『月』感想

石井裕也監督の『月』を観た。今まで見た映画で一番良い、と言ったらありていだが、少なくとも一番多くのモノを得た、と言える。

内容に関しては割愛する。センシティブな話題が主な内容で、それに関して穏当に話せるほどの知識も技術もないためだ。とりあえず、作品から得たものだけをここに書き記したい。それは見当違いだと言われるかもしれないが、まあ、これが俺の現実なので、容赦いただきたい。

創作とは何か 存在の受容 現実との相対 

                               
とりあえず、ここに挙げたものについての考えを俺は得た。一つ一つ書き残しておこうと思う。

まず、創作とは何か。俺はこれを、人間の内面現実の写実だとこの映画を観て思った。まあ、これは正直この映画じゃなくても得られた考えかもしれない。だが、この映画が俺に見せたものが徹底的に辛辣なものであるために得られた考えだということもありえる。まず、この映画はもちろん…現実にあった事件をもとに製作されたであろうものではあるが…フィクションである。そして、このフィクションである映画に対して、現実はどうだろうか。この映画は”現実”を見せる、というのを一つのテーマとしているが、もちろん現実にはシリアスな場面で雷が落ちるわけではないし、言いたいことをすべてすらすらと言えるわけじゃない。現実は、映画や小説よりも奇なりでありえるが、しかしドラマチックでもダイナミックでもない。その点で、この映画はどこまでも現実ではない。では何か。俺はこれを人間の内面の現実だと捉える。そして、これを浮かび上がらせることこそが創作の意義だと考えた。現実と精神は時に対比構造として見られるが、実際にはある人の精神に浮かび上がったものも全て現実である。少なくとも、その人の精神にそうしたものが浮かび上がったということそれ自体は揺るがない現実である。そして、それを顕在化すること、それが創作だと、本映画をみて天啓のように思い至ったのである。言葉も、映像も、絵も、彫像も、そのためにあるのだと。精神世界における現実の表象化、と自分で名前を付けた。どこかで誰かが言っていることかもしれないが。この映画は、障がい者の存在、それを支える存在を通して、そうした社会問題、現実に対する人々の心を表彰したのだと、俺はそう捉えた。これは俺にとって重要な発見、あるいは発想となった。
存在の受容。この映画では、さまざまなところで、存在を認められない、認められないというのはつまり社会からの肯定的評価をうけることが少ない、注目されることの無い人たちがえがかれる。主人公が働くことになる福祉施設の利用者たち、そこで働くスタッフ、趣味に没頭しつつもなかなか日の目を見ない主人公の夫、そして、落ちぶれた作家の主人公など。彼らは様々な形で自我の否定に見舞われる。しかし、それぞれの人物が互いに認め合う形で、その存在が受容される。人間としてだめなところがあったり、障害があったりしても、それを込みで受容する。存在としての受容。実利や利益などの価値観から離れたところの受容。そして、その受容があるだけに、ある登場人物の思考の異常さ、感覚の分かり合えなさが際立つのである。
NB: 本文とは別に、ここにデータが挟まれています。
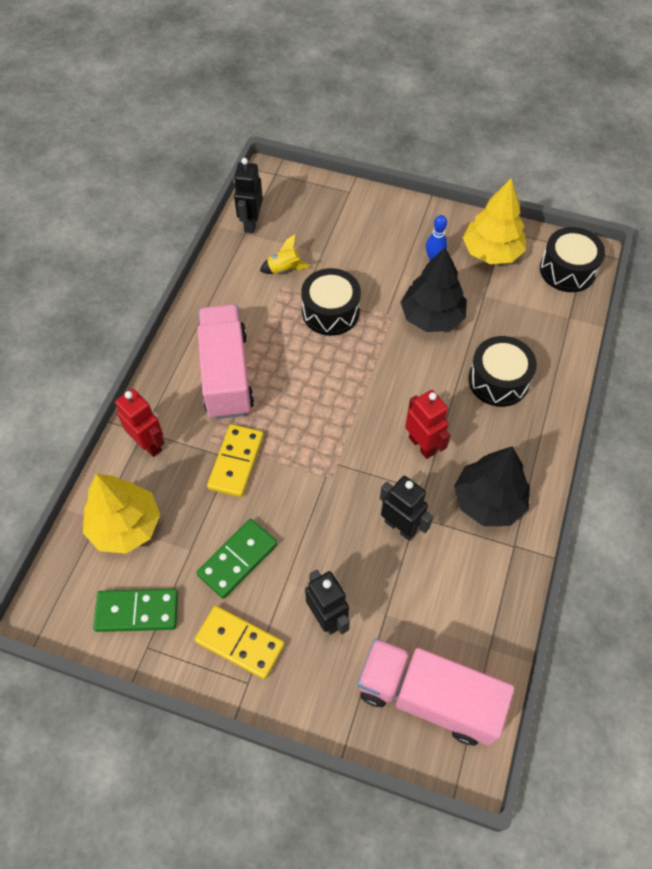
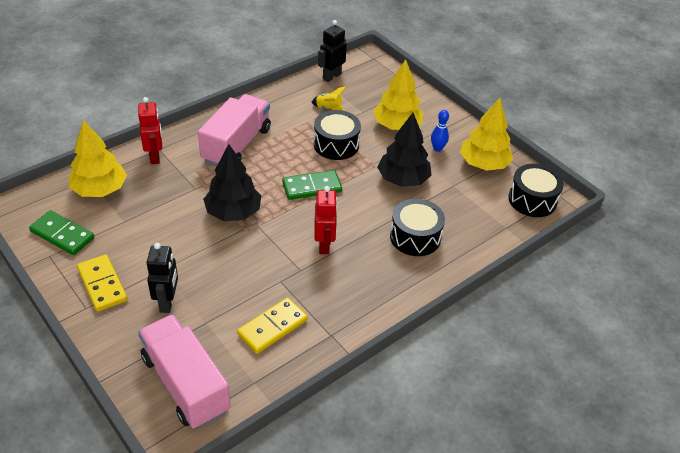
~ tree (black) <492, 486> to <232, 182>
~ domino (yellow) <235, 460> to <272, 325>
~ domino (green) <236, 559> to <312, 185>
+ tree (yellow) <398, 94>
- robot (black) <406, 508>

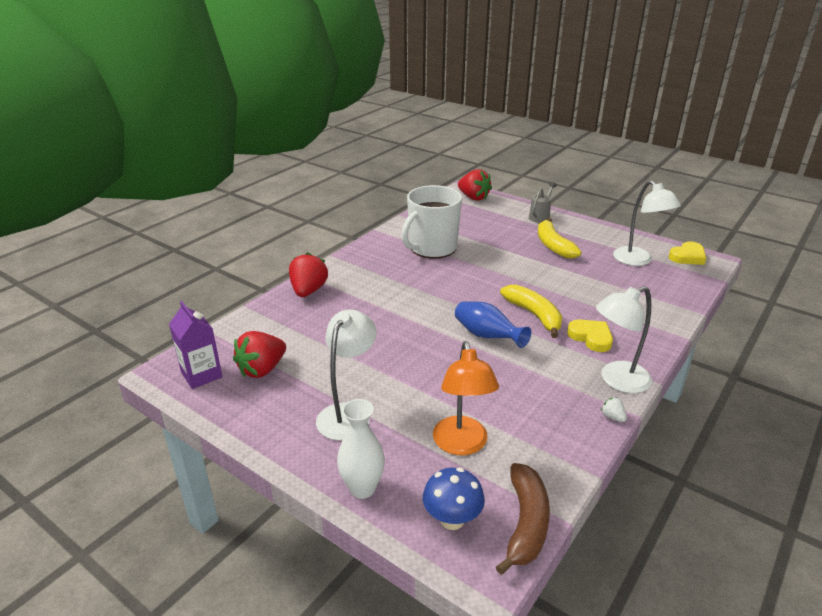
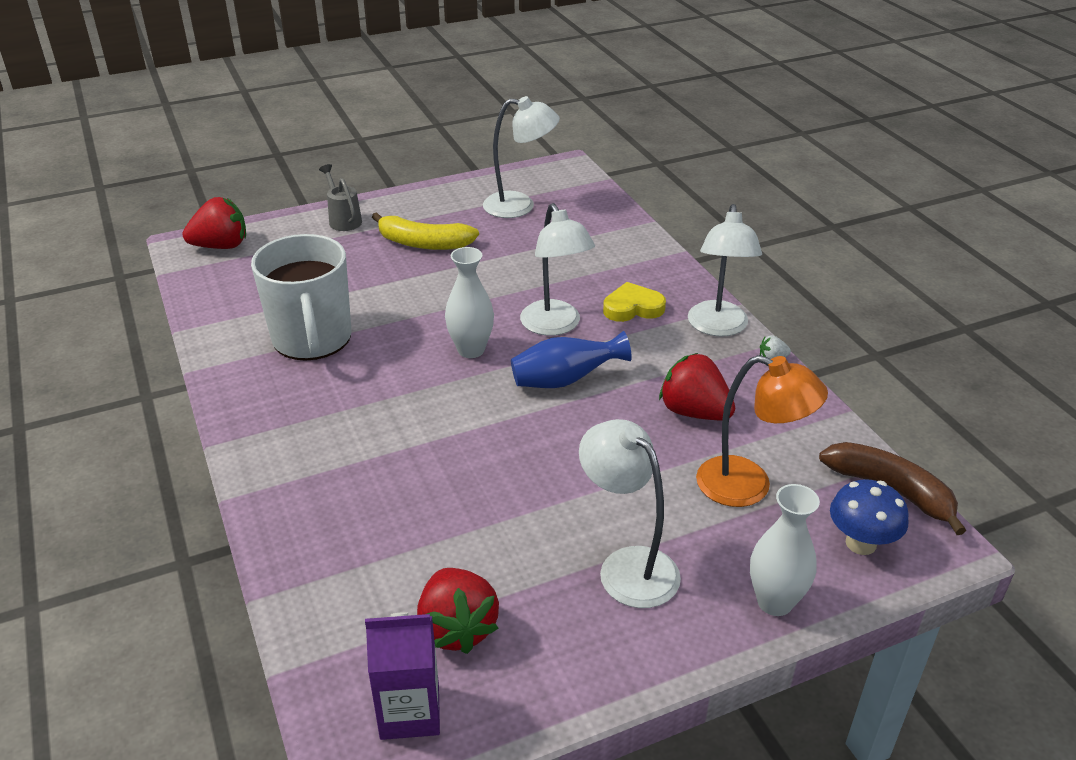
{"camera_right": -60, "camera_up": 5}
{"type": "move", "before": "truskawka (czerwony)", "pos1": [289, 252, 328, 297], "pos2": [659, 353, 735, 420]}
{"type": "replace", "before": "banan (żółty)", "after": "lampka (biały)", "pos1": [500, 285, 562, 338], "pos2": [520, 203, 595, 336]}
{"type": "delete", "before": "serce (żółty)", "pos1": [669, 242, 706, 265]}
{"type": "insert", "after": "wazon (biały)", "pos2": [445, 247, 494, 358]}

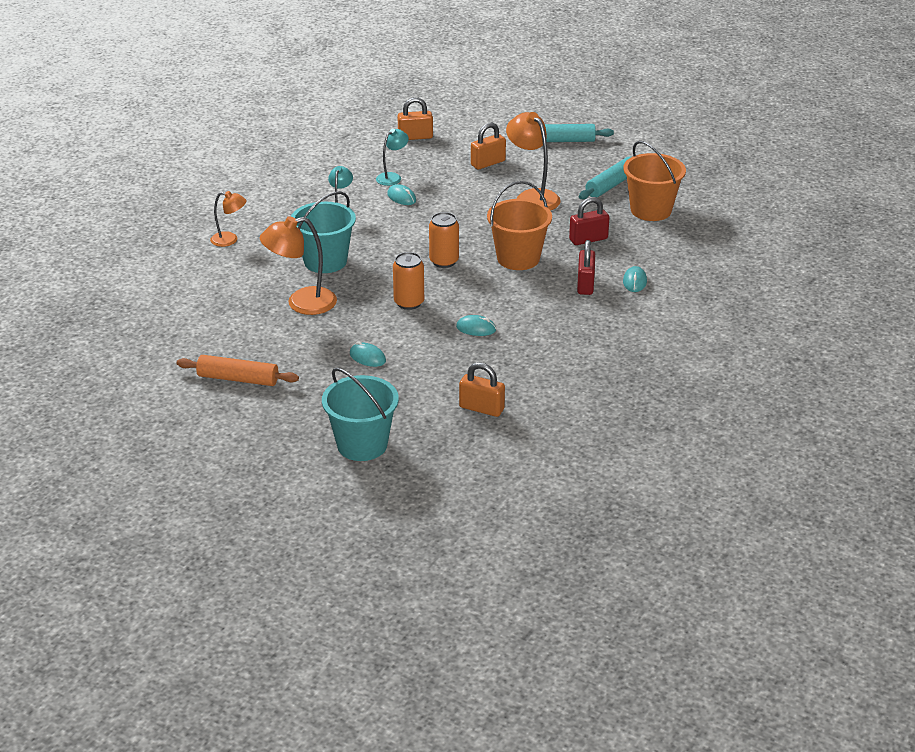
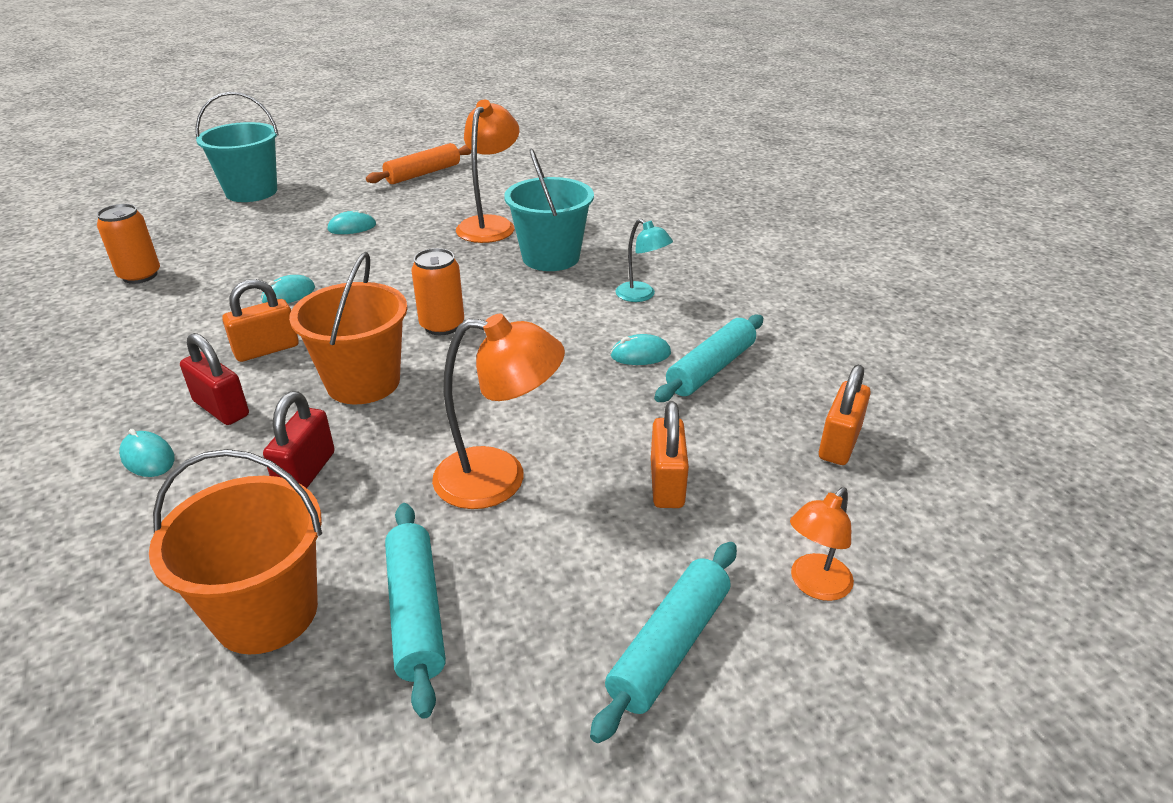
{"camera_right": 125, "camera_up": 0}
{"type": "move", "before": "lampka (pomarańczowy)", "pos1": [210, 191, 246, 247], "pos2": [790, 487, 854, 601]}
{"type": "replace", "before": "lampka (turkusowy)", "after": "wałek do ciasta (turkusowy)", "pos1": [376, 129, 409, 186], "pos2": [654, 314, 763, 402]}
{"type": "move", "before": "puszka (pomarańczowy)", "pos1": [393, 252, 424, 310], "pos2": [97, 204, 160, 284]}
{"type": "move", "before": "kłódka (pomarańczowy)", "pos1": [459, 362, 505, 417], "pos2": [222, 279, 299, 362]}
現実との相対、その意義もまたこの映画を観て感じたことである。俺たちは現実、都合の悪い現実に対して目を背ける傾向があり、その点をこの映画は嫌と言うほど、あぶり出している。しかしながら、その現実の社会問題を、「現実」と呼べるものの全てだと、登場人物たちは思っているように思う。ある登場人物を除いて。彼の心の中に出てきた思想も、また確かに彼の現実であった、という事実を、他の登場人物は理解していない。それが、劇中の結末に至った理由だろうか、と思うのだが、これはおそらくそう的確な意見ではないだろうと思う。彼だけが、その思想ゆえに、受容を受けられなかったのではないか。

以上である。当事者としての意識、その重さ。いい作品だったと思う。